**Text provided**:
↓↓↓
Czechs are the third biggest consumers of salt in Europe, followed by Hungarians and Macedonians. They use salt excessively, three times more than what would be appropriate.
The average consumption of salt in the Czech Republic is around 13 grams per head and day which is almost three times the recommended daily intake. The World Health Organization recommends the consumption of less than 5 grams a day, which is one teaspoon.
Children’s salt consumption exceeds the recommended intake already at the pre- and school age. Surveys have shown that 80 percent of babies from 7 to 12 months of age consume 80 percent more salt than what they should. By getting accustomed to the salt taste at the infant age, they continue requiring it as they get older. They spontaneously choose excessively salty meals in order to meet their taste needs.
The expert studies have shown that there is a direct link between excessive salt consumption and high blood pressure. The threat of heart attack and stroke decreases with a reduced consumption of salt. As a result about 50 percent of Czech adult population suffers from high blood pressure.
In addition salt raises the consumer’s appetite and thus indirectly contributes to their obesity. The ill, unfortunately include a growing number of children and adolescents. It also increases the risk of osteoporosis as a result of calcium insufficiency caused by salt consumption.
More often, people just do not realize how much salt is contained in foods such as sausages or bread. As a result the ‘hidden’ salt makes up about 75-80 percent of their total daily salt intake.
↑↑↑
**Dataset extract**:
↓↓↓
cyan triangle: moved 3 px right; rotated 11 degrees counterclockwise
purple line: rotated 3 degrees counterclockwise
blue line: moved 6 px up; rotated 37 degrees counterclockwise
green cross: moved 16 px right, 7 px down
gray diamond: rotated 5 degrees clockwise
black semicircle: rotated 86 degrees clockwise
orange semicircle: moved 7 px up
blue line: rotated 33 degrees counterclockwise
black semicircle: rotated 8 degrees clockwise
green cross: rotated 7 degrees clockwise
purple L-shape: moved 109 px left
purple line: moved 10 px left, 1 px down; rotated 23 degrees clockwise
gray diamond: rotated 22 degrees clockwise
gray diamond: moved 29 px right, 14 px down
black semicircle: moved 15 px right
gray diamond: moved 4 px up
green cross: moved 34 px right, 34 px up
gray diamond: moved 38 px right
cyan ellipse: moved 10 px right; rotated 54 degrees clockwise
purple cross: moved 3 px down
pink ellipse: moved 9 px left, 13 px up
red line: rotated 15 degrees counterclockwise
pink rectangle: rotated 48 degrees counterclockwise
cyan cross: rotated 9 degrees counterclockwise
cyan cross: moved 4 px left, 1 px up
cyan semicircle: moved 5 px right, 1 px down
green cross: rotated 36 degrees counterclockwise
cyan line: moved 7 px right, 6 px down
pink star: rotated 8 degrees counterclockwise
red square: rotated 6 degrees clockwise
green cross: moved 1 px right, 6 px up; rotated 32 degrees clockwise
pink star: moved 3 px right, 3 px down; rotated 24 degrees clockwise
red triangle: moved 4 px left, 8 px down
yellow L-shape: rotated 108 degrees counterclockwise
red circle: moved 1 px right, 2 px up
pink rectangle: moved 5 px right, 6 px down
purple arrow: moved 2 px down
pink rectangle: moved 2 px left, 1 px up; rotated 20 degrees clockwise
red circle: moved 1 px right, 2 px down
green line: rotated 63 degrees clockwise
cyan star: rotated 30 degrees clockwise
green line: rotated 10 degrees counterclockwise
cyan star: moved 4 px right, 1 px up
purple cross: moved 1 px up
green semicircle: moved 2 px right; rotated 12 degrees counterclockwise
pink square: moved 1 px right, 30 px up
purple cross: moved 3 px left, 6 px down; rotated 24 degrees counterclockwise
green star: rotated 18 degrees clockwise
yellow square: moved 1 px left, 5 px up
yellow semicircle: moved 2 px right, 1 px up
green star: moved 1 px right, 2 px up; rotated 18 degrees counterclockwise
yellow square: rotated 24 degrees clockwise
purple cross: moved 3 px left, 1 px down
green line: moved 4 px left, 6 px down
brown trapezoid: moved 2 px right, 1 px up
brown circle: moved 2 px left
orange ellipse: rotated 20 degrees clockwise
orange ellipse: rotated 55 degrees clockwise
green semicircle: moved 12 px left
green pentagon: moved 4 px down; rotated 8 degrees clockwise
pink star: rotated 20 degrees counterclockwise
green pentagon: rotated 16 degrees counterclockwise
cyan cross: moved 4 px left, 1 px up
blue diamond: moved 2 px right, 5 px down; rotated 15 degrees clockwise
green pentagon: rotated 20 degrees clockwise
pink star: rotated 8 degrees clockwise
↑↑↑
**Tasks to complete**:
[a] According to the text on salt consumption, how much salt a day does the World Health Organization recommend?
[b] Repeat the passage from the salt consumption text, starting at "The expert studies" and ending at "daily salt intake.".

**Solution set**:
[a] Less than 5 grams a day, which is one teaspoon.

[b]
The expert studies have shown that there is a direct link between excessive salt consumption and high blood pressure. The threat of heart attack and stroke decreases with a reduced consumption of salt. As a result about 50 percent of Czech adult population suffers from high blood pressure.
In addition salt raises the consumer’s appetite and thus indirectly contributes to their obesity. The ill, unfortunately include a growing number of children and adolescents. It also increases the risk of osteoporosis as a result of calcium insufficiency caused by salt consumption.
More often, people just do not realize how much salt is contained in foods such as sausages or bread. As a result the ‘hidden’ salt makes up about 75-80 percent of their total daily salt intake.